All service businesses are people-dependent and people-intensive. The best strategies can flounder if an organisation has not established a good service culture. Service culture cuts across the organisation and is not restricted to the customer-facing people. It is the 'default' behaviour of every employee to a service situation, even if it is a new situation.

To that end, organisations need cultural education, orientation, modelling behaviour, benchmarking and incentives.

Service culture can be taken to a level of being branded and iconic, as we see in pure services players like Disney, Fedex or Shouldice Hospital, Canada.

Organisation and work flow

Xerox Corp generates 55 per cent of its revenues from services, including subscription rentals etc. It has reorganised its service delivery by empowering, training and tooling channel partners while directing the company's own capabilities to innovation, product development and strategic marketing.

For people-intensive service businesses, it makes sense to farm out the last-mile activities to nimble channel partners with lower cost structure. Investment and closer monitoring is however necessary to ensure high service standards and a seamless customer experience.
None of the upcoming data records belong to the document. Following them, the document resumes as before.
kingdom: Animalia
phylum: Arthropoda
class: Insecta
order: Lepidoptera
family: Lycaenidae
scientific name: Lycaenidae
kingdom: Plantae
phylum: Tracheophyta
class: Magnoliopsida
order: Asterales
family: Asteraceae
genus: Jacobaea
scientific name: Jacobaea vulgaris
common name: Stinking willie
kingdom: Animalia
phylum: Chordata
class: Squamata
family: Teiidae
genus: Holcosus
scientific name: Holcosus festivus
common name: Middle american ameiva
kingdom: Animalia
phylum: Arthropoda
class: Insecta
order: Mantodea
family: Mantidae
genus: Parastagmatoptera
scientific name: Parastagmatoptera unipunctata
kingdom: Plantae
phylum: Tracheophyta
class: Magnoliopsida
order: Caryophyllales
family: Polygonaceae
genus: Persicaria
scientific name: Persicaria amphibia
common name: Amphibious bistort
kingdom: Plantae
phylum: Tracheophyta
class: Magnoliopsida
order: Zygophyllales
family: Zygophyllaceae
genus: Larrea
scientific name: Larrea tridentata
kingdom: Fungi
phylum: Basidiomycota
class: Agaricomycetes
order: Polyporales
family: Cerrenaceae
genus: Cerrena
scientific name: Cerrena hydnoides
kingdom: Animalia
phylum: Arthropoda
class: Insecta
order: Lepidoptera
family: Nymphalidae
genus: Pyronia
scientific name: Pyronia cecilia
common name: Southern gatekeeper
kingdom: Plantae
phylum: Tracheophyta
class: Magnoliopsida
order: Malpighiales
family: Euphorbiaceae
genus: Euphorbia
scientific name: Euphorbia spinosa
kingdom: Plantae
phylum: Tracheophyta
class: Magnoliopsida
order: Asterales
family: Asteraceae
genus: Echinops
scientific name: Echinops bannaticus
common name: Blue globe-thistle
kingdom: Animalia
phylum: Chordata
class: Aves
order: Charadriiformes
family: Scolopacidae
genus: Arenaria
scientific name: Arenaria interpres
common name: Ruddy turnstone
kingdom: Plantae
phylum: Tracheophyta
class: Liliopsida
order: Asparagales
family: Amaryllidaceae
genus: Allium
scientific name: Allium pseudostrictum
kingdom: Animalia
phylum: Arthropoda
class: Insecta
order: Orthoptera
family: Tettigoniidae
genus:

Atlas Copco, a Swedish giant with a global turnover of over US$10 billion from compressors, power equipment etc. has more people working in the service businesses rather than their product business. Service business is skill-intensive whereas product business is scale-intensive. Services form 34 per cent of their revenues (2017-18). The service organisation is separated right below the industry segment leadership.

Customer management

    Customer management has four facets:
  1. Enhanced convenience: As managers digitalise their personal lives significantly, their expectation from vendors at work will increase dramatically. Companies need a strong digital strategy to improve transactional ease.
  2. Depth of advisory services: General information is available on tap, but relevant and more sieved analysis is demanded from vendors. Account managers who deal with customers are expected to provide this intelligent service.
  3. Feedback and communication: A top service company never neglects a customer, as customers defect unannounced. A powerful loop of communication, feedback and corrective action is a key to managing customer's fatigue, stagnation in relationships and ego.
  4. Data-based services: Opportunities for IoT-based machine tracking, performance tracking and added services have leapfrogged thanks to technology and big data analytics. Caterpillar, whose services constitute 33 per cent of revenues, has hooked up 850,000 of its customer machines to cloud, with precise planning of maintenance and tuneup schedules. Even governments are improving citizen experiences through such data capture and exploitation.

The success of the service business comes from the synergistic effect of these four elements rather than any one. Thus the DNA (of how things are done) becomes the competitive advantage.